Collectors of things most always want to get the first of that thing for their collection. Then all the related firsts. Upper left is the very first commercial transistor radio in the world, the Regency TR-1 (1954, USA). Above center is the first transistor radio made in Japan, the Sony TR-55* (1955). It’s the first product ever to bear the now-ubiquitous trademark “Sony.”  You’ve heard of it.

Other first transistor radios shown above are the Raytheon T-100 (1955, USA) and the Zenith Royal 500. And what’s better than having these seminal pocket radios? Having them in their original boxes!

 If I have a “main” collection, this is it. Transistor radios. While sorely tempted to fill these pages with dozens of stunning examples, I have to restrain myself. This site is about all my collections and transistor radios will just have to fit in and behave themselves.

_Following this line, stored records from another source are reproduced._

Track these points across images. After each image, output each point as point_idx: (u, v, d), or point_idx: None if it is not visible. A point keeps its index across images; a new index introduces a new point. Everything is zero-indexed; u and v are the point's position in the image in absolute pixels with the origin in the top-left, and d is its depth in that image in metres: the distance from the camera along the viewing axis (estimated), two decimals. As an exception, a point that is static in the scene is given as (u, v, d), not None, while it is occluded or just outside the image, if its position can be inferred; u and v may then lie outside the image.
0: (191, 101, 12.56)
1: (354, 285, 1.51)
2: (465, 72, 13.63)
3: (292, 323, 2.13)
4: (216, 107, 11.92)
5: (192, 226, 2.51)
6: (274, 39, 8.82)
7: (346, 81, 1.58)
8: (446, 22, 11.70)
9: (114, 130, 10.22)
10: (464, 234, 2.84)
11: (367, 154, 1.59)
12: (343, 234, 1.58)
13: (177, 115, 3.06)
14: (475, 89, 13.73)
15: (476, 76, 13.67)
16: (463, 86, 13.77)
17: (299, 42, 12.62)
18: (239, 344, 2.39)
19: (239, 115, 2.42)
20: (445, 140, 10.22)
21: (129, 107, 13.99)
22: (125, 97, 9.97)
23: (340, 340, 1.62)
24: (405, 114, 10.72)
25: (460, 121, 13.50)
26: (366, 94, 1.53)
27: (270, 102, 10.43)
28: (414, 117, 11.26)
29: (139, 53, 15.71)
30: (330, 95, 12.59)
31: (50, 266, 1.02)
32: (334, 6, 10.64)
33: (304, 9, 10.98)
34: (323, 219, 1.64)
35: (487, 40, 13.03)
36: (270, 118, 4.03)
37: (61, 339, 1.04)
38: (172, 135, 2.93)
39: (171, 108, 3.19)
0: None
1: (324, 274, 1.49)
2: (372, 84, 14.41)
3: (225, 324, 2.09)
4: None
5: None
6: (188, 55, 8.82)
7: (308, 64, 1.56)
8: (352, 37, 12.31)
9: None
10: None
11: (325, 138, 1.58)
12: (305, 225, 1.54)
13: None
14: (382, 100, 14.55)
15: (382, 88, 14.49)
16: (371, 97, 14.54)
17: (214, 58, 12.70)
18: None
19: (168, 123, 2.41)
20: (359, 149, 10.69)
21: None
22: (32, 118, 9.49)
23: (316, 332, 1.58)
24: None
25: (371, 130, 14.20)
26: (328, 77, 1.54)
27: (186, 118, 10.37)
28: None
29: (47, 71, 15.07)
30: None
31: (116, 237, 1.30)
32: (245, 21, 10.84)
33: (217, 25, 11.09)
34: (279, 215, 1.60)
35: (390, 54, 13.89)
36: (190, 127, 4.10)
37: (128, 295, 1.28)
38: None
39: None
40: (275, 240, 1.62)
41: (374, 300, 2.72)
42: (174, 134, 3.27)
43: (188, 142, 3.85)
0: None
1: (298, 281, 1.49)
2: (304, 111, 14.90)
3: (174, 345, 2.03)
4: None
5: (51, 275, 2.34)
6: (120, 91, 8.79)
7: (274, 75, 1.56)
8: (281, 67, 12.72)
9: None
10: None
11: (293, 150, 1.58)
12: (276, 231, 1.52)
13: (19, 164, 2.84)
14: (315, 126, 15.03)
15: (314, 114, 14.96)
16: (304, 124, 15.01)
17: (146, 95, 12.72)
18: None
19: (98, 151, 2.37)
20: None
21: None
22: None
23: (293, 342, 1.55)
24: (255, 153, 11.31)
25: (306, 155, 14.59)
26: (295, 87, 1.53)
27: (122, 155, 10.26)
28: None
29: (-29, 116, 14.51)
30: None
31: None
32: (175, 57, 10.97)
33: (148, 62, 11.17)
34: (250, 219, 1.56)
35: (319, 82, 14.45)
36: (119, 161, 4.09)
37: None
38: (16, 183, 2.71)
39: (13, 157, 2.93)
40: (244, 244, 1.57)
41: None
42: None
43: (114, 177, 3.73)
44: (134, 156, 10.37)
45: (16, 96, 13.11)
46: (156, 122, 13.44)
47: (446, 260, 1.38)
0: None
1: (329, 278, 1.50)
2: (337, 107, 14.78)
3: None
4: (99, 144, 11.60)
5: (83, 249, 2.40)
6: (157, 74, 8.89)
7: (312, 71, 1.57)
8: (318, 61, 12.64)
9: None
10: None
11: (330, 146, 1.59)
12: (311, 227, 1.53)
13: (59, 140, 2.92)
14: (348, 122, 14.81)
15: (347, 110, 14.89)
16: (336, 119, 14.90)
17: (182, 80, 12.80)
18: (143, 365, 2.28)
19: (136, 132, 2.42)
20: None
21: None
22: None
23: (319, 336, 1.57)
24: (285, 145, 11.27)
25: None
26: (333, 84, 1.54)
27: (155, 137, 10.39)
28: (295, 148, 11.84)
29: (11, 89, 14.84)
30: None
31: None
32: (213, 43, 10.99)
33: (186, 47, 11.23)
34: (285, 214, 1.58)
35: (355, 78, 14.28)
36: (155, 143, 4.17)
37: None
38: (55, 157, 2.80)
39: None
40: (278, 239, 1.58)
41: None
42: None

To those who know me in the transistor collecting community, this may seem absurd. But I have devoted a considerable amount of time and energy photographing and documenting these little gems in my books. Readers interested in seeing and learning more about transistor radios are invited to look at those efforts here.

Transistor radios appeal for their design/styling and for their historical significance. The 1954 appearance of the TR-1 was just seven years after the invention of the transistor itself in 1947. The transistor radio was the first mass-market product of any kind to be designed from inception as a purely transistor device, exploring and paving the way for a future of space travel, personal computers, and cell phones—all of which would be impossible without the transistor, arguably the most significant invention of the 20th Century.

*See short video about the Sony TR-55

In the middle above left is a rare purple Emerson 849 stacked on top of a Magnavox AM-2. Both are US-made and from 1955. Mid right is the RCA 7-BT-9J (1955, USA) on top of the Philco T-7 (1956, USA). Above left is the Motorola 56T1 (1955, USA) and the General Electric 677 (1955, USA). All the radios on this page are the first transistor radios of their respective brands with two exceptions; the Emerson and Raytheon models are the first pocket transistor radios of those brands. These two companies had earlier in 1955 made larger portable-size all-transistor radios, but it’s the pocket-size models that had the most appeal then, as now, and that’s what’s featured here.